Когда он вышел в другую комнату, отец подал ему тарелку с яичницей. Ее вид вызвал у него приступ тошноты.

– Что с тобой? – спросил Алессандро. – Как ты собираешься садиться за стол – ты не умылся, не причесался? Только из-за того, что твоя мадонна уехала, ты собираешься… – Алессандро замолк и пожал плечами.

Было очевидно, что сейчас не время для банальностей. Он сам так часто видел приметы горя – еще ребенком он запомнил это выражение, знакомое по лицу матери, даже более того – лицо его матери было окончательно забыто, – что он приготовился к осаде.

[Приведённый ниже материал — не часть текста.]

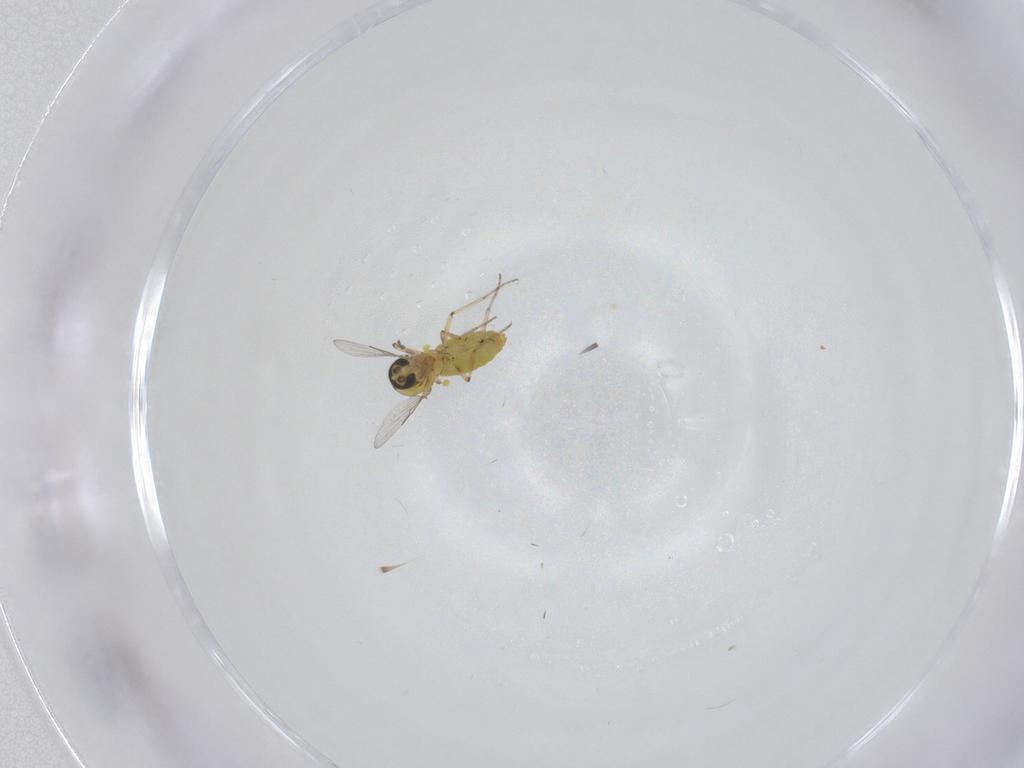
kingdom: Animalia
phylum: Arthropoda
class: Insecta
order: Diptera
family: Ceratopogonidae
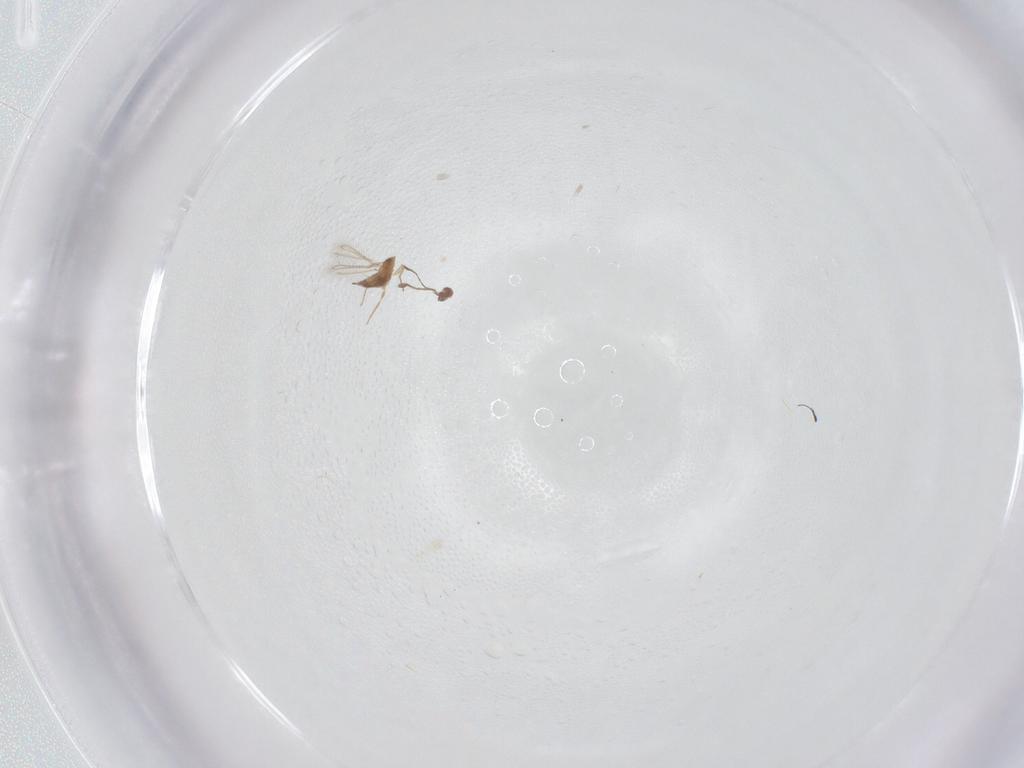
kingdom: Animalia
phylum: Arthropoda
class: Insecta
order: Hymenoptera
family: Mymaridae
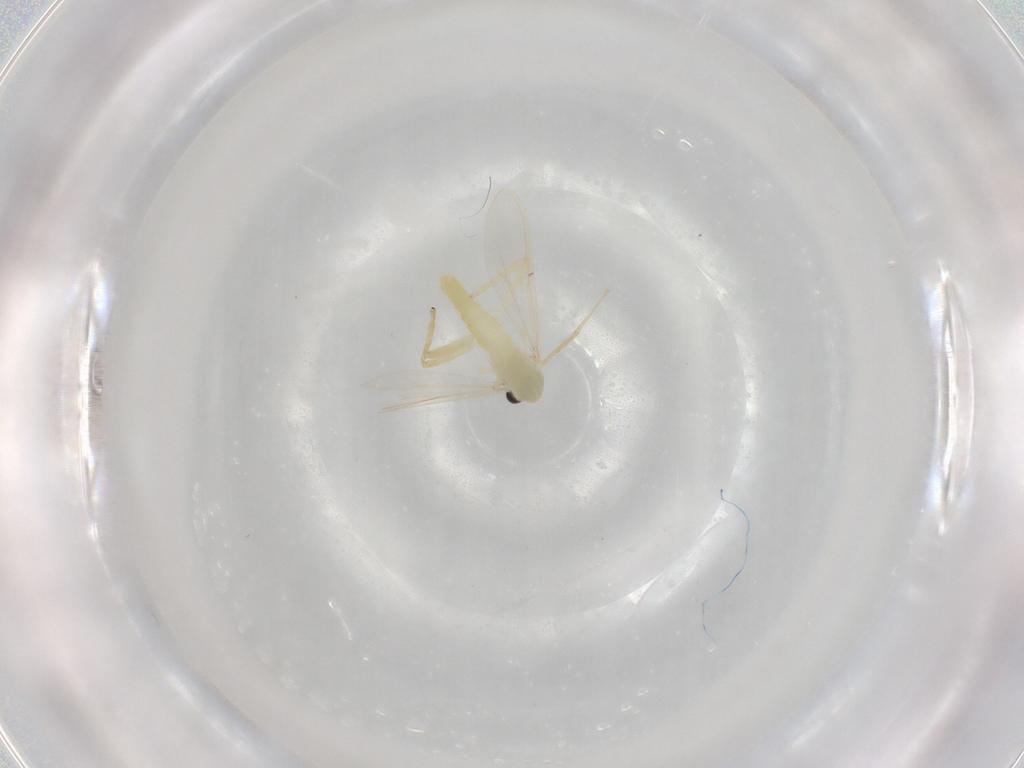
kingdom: Animalia
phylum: Arthropoda
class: Insecta
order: Diptera
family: Chironomidae
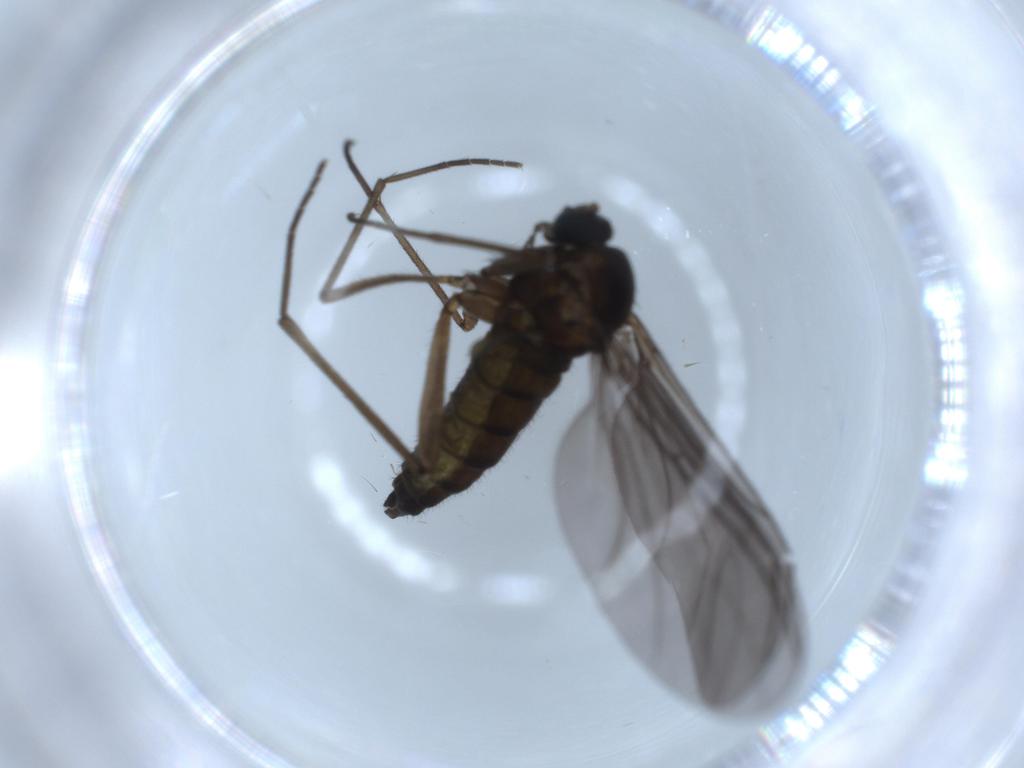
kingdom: Animalia
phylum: Arthropoda
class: Insecta
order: Diptera
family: Sciaridae
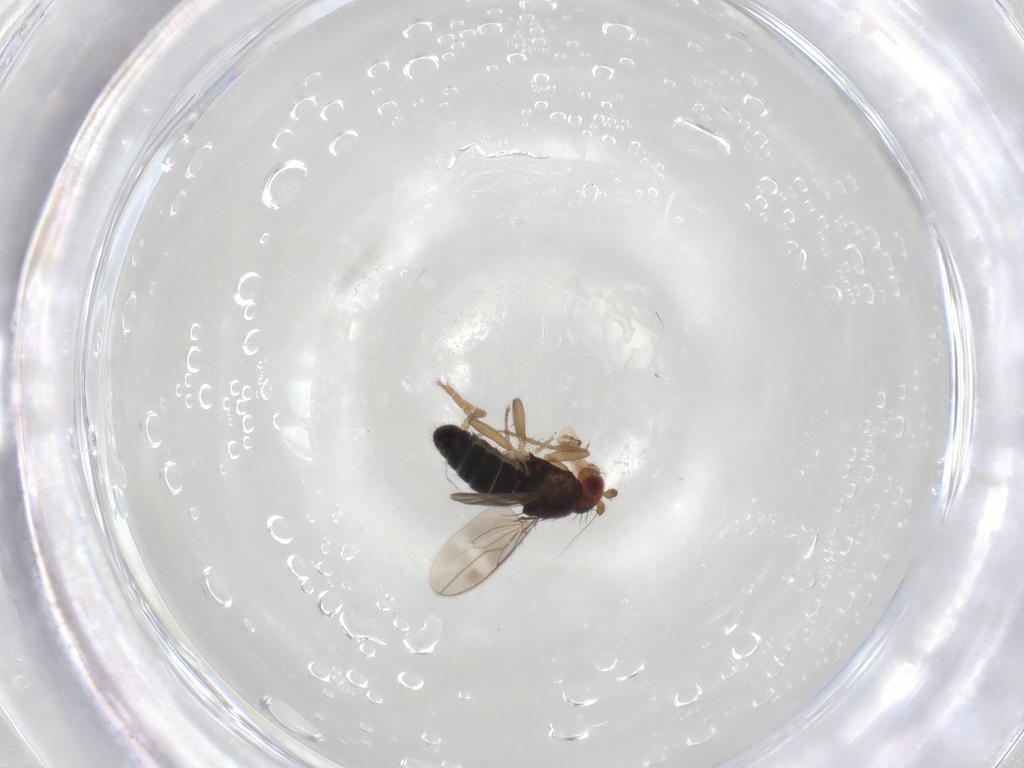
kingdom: Animalia
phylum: Arthropoda
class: Insecta
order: Diptera
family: Sphaeroceridae
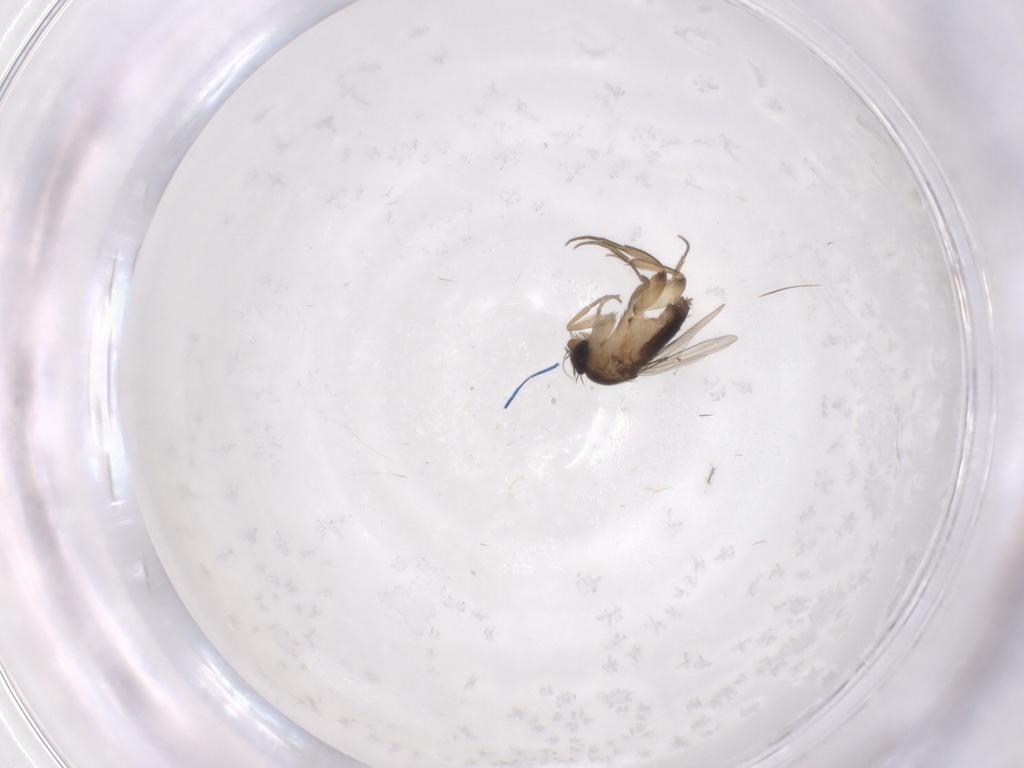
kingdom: Animalia
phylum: Arthropoda
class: Insecta
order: Diptera
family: Phoridae
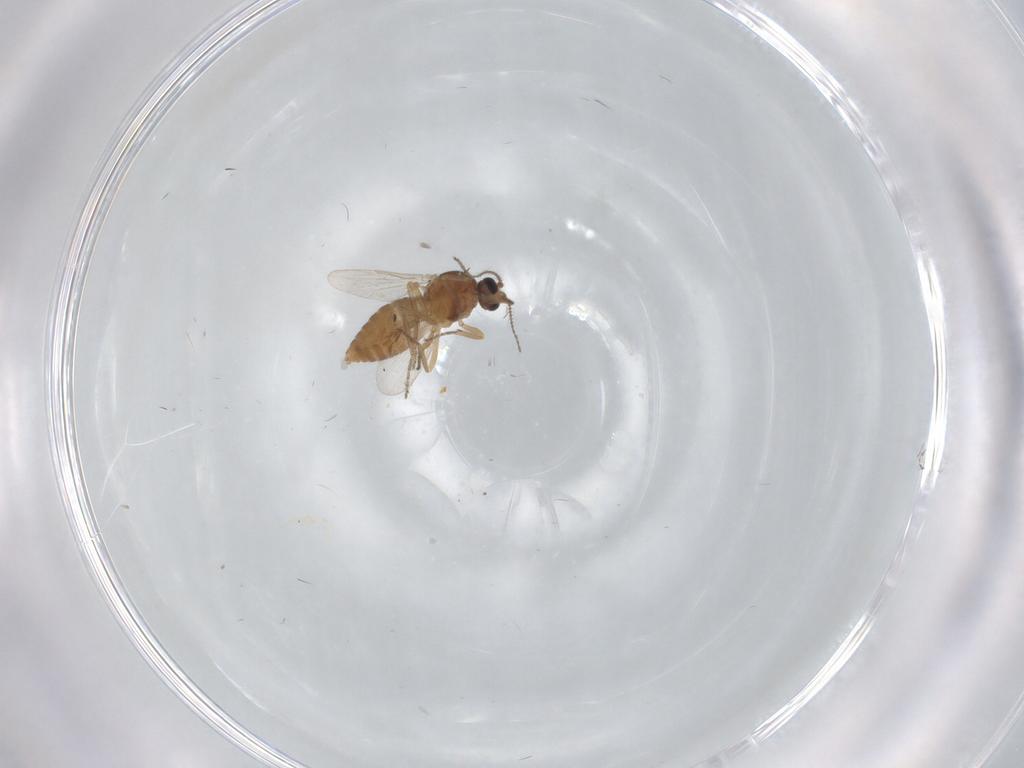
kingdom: Animalia
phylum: Arthropoda
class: Insecta
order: Diptera
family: Ceratopogonidae
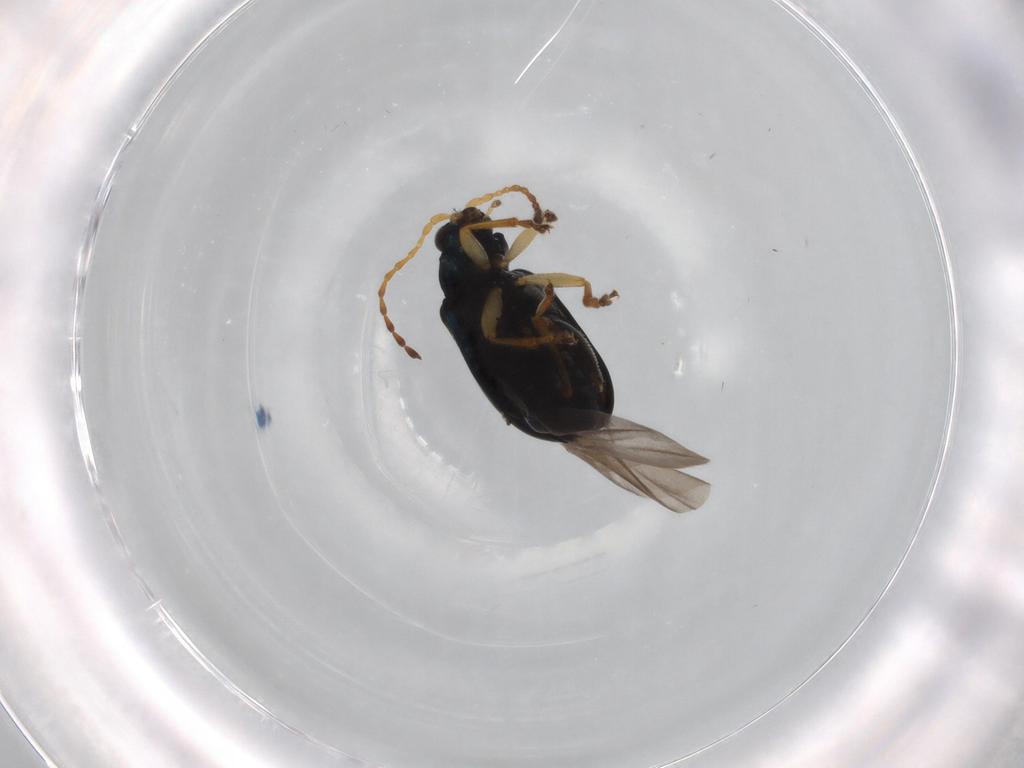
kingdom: Animalia
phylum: Arthropoda
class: Insecta
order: Coleoptera
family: Chrysomelidae
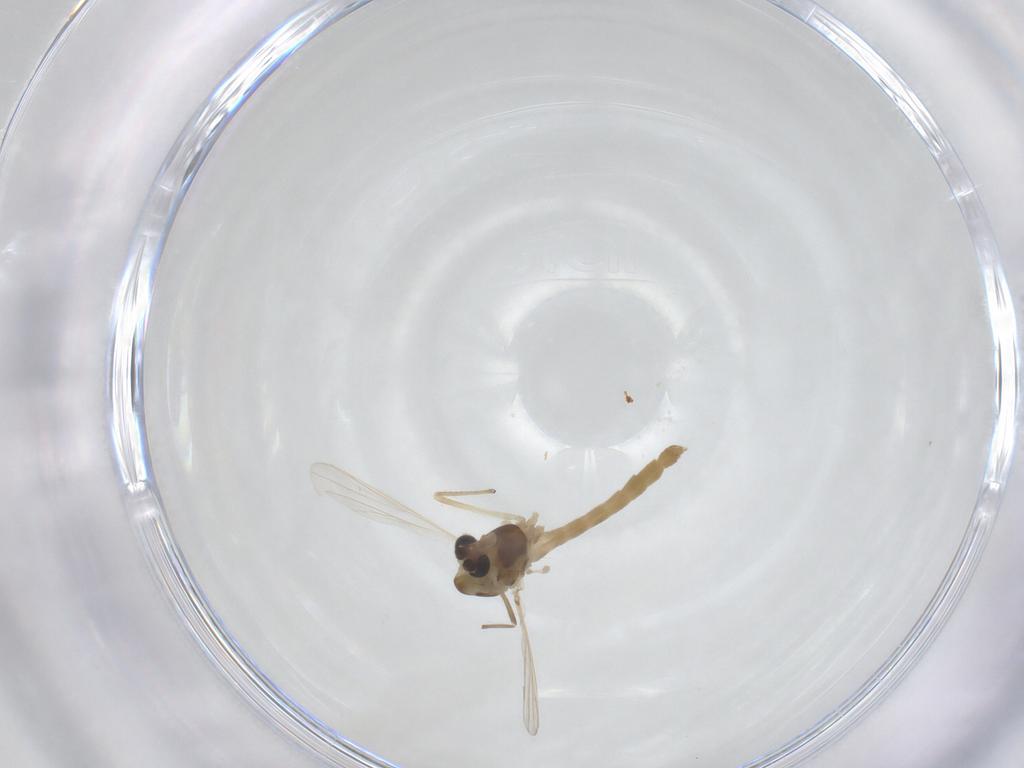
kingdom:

У Вито было такое выражение лица, которое Алессандро хорошо знал. Лицо мальчика стало плоским. Как будто бы нежные кости, теплая выпуклая мякоть, блестящие черные кудри были распластаны сильным порывом ветра. Лицо казалось гладким и холодным, каким-то вогнутым. Отпечаток лица на древней мраморной плите.

Алессандро медленно сел, повозив хромой ногой под столом, и сложил руки. Он посмотрел на Вито и заговорил очень мягко.

– Allora, – сказал он, что такое?

Вито ничего не ответил. Его губы едва заметно шевелились, как во сне, но рот не открывался. Он приподнял веки и резко сфокусировал взгляд на лице отца, но свет узнавания не отразился в его глазах.

– В чем дело?

Никакого ответа. Вито покачал головой. Казалось, что какое-то мгновение он пытался найти слова, но потом оставил эту затею.

Алессандро встал и прошел вдоль стола. Он подошел вплотную к Вито, сжал ладонями его подбородок и лоб, и прижал голову мальчика к своему животу. Вито дернулся, стараясь освободиться от отцовского объятия. Алессандро обнял его крепче, сильно прижимая щеку мальчика к себе. Он убрал руку с подбородка Вито и стал гладить его волосы.

– Давай, расскажи, – сказал он, – что случилось? Открой рот, выпусти плохое наружу.

Он почувствовал, как Вито задрожал, а затем ощутил на своей руке слезы. Мальчик плакал тихо, безудержно, почти беззвучно.

– Хорошо, – пробормотал Алессандро, – плачь, мальчик, плачь. Плачь, и тебе станет лучше. – Он прижимал голову Вито к своей рубашке до тех пор, пока тот не затих. Затем он дал Вито свой носовой платок.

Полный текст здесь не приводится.